Thursday, January 10, 2008

Election 2008 - NH

Suppose I could lend opinion 2 billion and 14 on the subject, but it will hardly stand out. I don't really know what to say about it overall except the one obvious point: no one knows where this is going. We can follow the polls, make our predictions, go with our gut feelings, etc., but this is far too big for any one pundit or group to really define or understand. Even the most able pollsters have to be almost completely baffled right now--which suits me fine. The less relevant the polls, the better, IMHO.

What cannot be denied, however, is that there is definitely a change in the zeitgeist here in the US. Political parties are being redrawn right now. A generation is losing power while the younger generations are still trying to define themselves, politically. The candidates winning over America are the anti-candidates: a young, ethnically mixed man raised by a single mother, an affable Baptist preacher that started out polling below the margin of error, and an old, maverick war hero that is sometimes more unpopular in his own party than in the opposition's.

I see Hillarah's win in NH as an aberration--I really do.

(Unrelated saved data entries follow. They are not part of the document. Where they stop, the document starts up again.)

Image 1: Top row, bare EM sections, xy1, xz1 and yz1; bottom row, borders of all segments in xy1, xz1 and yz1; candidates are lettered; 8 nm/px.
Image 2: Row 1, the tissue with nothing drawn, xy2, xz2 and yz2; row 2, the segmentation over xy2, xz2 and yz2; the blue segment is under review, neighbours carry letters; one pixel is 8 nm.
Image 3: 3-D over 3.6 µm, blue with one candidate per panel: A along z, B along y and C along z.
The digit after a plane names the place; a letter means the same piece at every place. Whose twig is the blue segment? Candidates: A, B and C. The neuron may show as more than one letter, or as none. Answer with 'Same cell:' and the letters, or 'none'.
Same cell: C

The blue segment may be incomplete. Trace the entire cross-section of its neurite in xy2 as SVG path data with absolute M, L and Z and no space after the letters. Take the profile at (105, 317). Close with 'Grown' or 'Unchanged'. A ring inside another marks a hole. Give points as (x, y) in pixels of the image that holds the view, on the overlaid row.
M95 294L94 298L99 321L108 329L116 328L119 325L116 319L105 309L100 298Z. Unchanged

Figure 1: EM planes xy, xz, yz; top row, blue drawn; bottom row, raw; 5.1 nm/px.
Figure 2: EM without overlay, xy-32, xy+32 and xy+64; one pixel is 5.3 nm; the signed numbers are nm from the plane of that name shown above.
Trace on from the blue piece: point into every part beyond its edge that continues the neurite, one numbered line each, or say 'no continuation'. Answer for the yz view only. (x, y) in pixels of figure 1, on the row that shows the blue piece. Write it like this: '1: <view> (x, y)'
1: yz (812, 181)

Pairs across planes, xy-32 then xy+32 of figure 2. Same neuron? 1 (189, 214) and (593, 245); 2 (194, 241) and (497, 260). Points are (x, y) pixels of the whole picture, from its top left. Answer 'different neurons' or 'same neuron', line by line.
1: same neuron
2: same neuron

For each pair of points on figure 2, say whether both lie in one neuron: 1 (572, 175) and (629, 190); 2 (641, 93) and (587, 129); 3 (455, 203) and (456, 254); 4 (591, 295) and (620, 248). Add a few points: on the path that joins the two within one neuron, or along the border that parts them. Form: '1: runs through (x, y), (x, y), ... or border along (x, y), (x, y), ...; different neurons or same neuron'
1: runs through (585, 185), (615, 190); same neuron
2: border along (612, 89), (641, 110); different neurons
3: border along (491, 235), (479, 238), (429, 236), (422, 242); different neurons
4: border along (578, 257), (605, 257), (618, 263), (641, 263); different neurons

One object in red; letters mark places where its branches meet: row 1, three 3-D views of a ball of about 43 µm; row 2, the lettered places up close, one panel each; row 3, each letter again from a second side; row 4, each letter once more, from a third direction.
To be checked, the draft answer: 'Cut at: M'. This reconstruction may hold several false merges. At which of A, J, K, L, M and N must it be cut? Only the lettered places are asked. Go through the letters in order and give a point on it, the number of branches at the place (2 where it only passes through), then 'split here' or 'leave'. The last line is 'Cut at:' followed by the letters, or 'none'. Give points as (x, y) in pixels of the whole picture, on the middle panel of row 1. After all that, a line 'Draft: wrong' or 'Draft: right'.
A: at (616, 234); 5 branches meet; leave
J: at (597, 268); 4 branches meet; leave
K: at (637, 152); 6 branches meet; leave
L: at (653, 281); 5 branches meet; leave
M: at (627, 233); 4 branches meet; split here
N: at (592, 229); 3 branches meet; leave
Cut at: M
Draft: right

I don't dismiss the chance that she could win the D nomination, but it will be the last gasp of a generation if she does. Both parties are being rebuilt now, as we speak. The Ds have been trying to repair themselves for decades now, so I suspect they will get there quicker than the GOP, but I don't know that and neither does anyone right now.

And actually, another thing that I don't think can be denied: this is, by far, the most exciting election in my adult life (now 37). I suspect that it may well be the most interesting election since at least 1968. It seems that, for the first time in decades, the majority of voters are choosing a candidate they can really be for vs. a candidate that is the lessor of two evils. And for a political junkie like me, it will be something to remember for a looooooooong time.